Même face à des centaines de journalistes, venus des quatre coins du monde, au bord de la crise de nerfs et qui font le forcing pour franchir une grille, Sibeth Ndiaye ne craque pas. Elle garde le sourire, même. Prend ses listings, cherche, biffe, jongle avec les appels téléphoniques et trouve – ouf – une solution. “Allez, passez. Là, j’ai été sympa, quand même…” On ne va pas le nier. C’est d’ailleurs bien comme cela qu’elle est apparue aux yeux du grand public dans le documentaire de TF1 sur les coulisses de la campagne d’Emmanuel Macron. Diffusé lundi soir, il fait d’elle une révélation. La jeune femme de 37 ans, sénégalaise naturalisée française en 2016, est la chargée de communication du candidat d’En Marche, mais aussi son efficace complice.

Pendant ces 200 jours qui resteront dans l’histoire de France, elle a à la fois géré la horde de journalistes qui suivaient le candidat – on l’a même vue porter les micros pour les désespérés qui n’arrivaient pas à franchir la muraille de leurs collègues plumitifs – mais aussi accompagné au plus près Emmanuel Macron. C’est elle qui est au bord des plateaux télé lors des débats décisifs, sur le terrain lors des rencontres parfois houleuses avec les Français, dans les réunions stratégiques matinales – toujours avec le smartphone à l’oreille ou sous les doigts. Mais elle aussi qui appelle les journalistes, quand elle est “vénère” et qu’elle trouve qu’ils ont fait un travail “de sagouin” en rapportant les propos de son candidat. Elle enfin qui, à l’annonce des résultats au soir du 7 mai, a pu savourer la victoire de son patron, qui l’a remerciée en la serrant dans ses bras. Au fait, son prénom, Sibeth, signifie en diola  : “qui a gagné beaucoup de combats”

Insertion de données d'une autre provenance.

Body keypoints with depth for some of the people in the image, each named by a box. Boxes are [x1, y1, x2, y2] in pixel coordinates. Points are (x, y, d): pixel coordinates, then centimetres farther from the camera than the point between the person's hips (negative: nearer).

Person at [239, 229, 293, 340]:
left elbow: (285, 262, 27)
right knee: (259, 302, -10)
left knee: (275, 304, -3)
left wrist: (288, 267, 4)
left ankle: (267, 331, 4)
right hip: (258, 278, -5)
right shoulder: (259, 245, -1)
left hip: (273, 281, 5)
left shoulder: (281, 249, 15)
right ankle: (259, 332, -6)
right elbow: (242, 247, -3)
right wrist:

La jeune femme détonne avec ses tresses et ses Adidas bleues. Au cœur du système Macron, elle est l’une des rares femmes présente en permanence auprès du candidat-futur président  (avec la cheffe de cabinet Sophie Ferracci et son épouse Brigitte Macron).

Sur Twitter, elle se définit comme « geek en apprentissage, socialiste convaincue, fan d’ALM, tout est dit« .

Depuis lundi et a diffusion des coulisses de la campagne Macron, la Franco-sénégalaise est devenue une vraie star même si elle cherche la retenue à tout prix.

Dernière d’une fratrie de quatre filles, elle a grandi au Plateau, au centre de Dakar, dans un quartier aisé, une famille bourgeoise, pas très loin de l’Assemblée nationale. Son père, Fara, était le numéro deux du Parti démocratique sénégalais (PDS) d’Abdoulaye Wade (président de 2000 à 2012), qu’il a quitté en 1986 pour rejoindre l’équipe du président d’alors, le socialiste Abdou Diouf  Mais il demeure proche d’Abdoulaye Wade et, en 2000, lorsqu’il devient chef de l’Etat, la mère de Sibeth, Mireille Brenner, d’origine allemande et togolaise, occupe le poste de présidente du Conseil constitutionnel. Elle le conservera jusqu’en 2010.

Bref, la conseillère d’Emmanuel Macron a de qui tenir. En France, elle opte en 2016 pour la nationalité française. Aujourd’hui, tout le monde parie qu’elle sera parmi les principales conseillères du président et que l’Elysée lui tend les bras.